The difference comes, that when you accept the truth of the Dasein, you are enlightened in a super-Kantian sense of Aufklarung, far in excess of Kant’s rather servile version of enlightenment. There is now no need to obey; that is nothing more the “obey” that your true self.

Dasein clutches to the heart, and embraces the truth of the human experience; that all we do is on our own heads. Whilst Sartre beats himself like a true Catholic wallowing in self loathing, and at odds with his relationship with the world; H puts himself first.

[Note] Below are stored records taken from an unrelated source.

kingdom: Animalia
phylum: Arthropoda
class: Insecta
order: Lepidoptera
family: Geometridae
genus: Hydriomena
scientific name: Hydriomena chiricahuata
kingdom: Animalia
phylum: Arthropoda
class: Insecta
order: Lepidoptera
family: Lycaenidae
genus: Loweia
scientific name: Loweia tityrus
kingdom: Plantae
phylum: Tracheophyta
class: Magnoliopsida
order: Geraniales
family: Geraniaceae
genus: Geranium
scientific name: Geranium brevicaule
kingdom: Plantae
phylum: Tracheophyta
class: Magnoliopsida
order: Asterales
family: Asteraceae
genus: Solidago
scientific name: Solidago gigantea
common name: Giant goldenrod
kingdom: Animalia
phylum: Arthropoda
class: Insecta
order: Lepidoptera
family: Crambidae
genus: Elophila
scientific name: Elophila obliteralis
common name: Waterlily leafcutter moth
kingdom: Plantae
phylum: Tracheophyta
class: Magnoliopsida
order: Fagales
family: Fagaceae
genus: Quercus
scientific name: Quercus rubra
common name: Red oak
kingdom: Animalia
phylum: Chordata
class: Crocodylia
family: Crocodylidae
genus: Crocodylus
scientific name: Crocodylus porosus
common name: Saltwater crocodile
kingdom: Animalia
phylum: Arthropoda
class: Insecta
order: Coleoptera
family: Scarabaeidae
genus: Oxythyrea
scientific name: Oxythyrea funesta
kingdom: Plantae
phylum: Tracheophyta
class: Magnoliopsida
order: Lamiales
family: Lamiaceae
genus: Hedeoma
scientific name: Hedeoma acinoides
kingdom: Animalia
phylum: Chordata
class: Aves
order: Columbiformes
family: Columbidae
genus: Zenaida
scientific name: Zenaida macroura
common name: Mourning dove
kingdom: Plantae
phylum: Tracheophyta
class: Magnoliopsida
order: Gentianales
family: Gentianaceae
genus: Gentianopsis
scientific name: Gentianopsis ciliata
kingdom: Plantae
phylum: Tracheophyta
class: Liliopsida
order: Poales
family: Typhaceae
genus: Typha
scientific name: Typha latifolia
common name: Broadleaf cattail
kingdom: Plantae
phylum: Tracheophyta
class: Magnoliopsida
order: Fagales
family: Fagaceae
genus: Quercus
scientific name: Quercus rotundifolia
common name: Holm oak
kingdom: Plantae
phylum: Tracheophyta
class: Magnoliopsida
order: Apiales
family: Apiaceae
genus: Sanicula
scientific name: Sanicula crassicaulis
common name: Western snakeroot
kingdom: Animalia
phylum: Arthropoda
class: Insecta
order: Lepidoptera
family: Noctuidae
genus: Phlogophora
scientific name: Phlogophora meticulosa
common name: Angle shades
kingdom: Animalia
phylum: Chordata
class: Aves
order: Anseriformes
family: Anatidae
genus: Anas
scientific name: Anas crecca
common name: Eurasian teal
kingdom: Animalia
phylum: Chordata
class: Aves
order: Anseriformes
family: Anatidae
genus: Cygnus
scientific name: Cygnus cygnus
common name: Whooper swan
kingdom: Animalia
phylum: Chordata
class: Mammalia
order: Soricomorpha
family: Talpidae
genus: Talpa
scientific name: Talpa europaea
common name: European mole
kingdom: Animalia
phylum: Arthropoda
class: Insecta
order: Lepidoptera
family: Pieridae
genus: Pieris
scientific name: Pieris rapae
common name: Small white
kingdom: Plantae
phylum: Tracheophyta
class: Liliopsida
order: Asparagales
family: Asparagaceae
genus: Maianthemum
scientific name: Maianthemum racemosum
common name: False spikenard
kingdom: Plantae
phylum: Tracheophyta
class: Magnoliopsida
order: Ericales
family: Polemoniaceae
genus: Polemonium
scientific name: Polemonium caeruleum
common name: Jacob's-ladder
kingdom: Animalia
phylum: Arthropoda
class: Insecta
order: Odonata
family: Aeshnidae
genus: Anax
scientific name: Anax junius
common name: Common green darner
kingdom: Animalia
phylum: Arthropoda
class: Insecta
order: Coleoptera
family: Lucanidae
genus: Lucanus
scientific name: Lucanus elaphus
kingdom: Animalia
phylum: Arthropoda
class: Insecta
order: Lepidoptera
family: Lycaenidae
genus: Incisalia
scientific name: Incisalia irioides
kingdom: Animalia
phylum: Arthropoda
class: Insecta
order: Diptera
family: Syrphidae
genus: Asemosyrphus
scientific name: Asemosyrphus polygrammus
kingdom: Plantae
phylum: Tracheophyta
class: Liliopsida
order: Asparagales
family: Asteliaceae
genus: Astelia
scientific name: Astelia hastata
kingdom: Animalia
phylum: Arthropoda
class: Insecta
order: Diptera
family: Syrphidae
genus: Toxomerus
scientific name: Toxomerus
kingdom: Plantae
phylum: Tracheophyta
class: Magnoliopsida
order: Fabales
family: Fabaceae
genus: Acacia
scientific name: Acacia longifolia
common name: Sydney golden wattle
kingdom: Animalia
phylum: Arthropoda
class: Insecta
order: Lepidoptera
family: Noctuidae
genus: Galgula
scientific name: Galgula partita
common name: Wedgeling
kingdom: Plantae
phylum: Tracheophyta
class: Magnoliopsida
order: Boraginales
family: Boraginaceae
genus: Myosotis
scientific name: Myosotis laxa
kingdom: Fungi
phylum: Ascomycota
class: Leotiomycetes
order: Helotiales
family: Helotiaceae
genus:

While giving you the benefit of doubt the only weakness in the above argument lies in the idea of free will, grounded in total freedom. The aufklarung it seems has nothing objective about it, it is based on a realization of synthetic unity, where reductive or regressive and progressive issues define the way we live. The boundaries are limits where such realizations can bear fruition. We may think we are totally free, or, absolutely hampered by a lack of clarity or the presence of responsibility. The aufklarung is a state of mind, with no connextion to issues as above?

The special relationship which exists between being and knowledge, present boundaries, which are matters of interpretation. Certainly our knowledge has to do with the clarity of mind, as well as the heart, and the it is not as if either one can act individually. To put it in another way, would place too much of an emphasis away from it dynamics of it, reducing it as it were from the framing of it, toward the pure object. It would deny the ontological intuition, which is behind it, and put it on the level of emotion.

I see where you are going with this, but emotional solutions lead away from the underlying structure, which, here on this forum, may be leading the truth of being through various routes, none of which are set in stone, and the authoritarian focus may be abandoned by inapplicable particulars. The connection between knowledge and it.s object Being present overlapping boundaries, as the need to know sometimes dictates it’s content, which includes it’s ultimate objective: Being.

My particular need, the knowledge and place of intuition within the erklarung? (framed by an commonly sensed objective)

Here is a direct quote from Kant:

Enlightenment is not merely the process by which individuals would see their own personal freedom of thought guaranteed. There is Enlightenment, where the universal, the free, and the public uses of reason are superimposed on one another.

The boundaries here are implied by the text, that of the ideas of the universal are bounded by the free and public uses of reason. The guarantee of personal reason is an idea bounded and overlapping by the free and the public use of that reason.

This throws light on the meaning of the idea of ‘a process of seeing their personal freedom’ as basically an idea, whereas public use is an extension of that into the realm of basing that supposed freedom of thought, toward functioning as such. The difference implies what Kant may means by superimposition. At the least, there is vagueness in maintaining wherefrom the process and the idea are differentiable.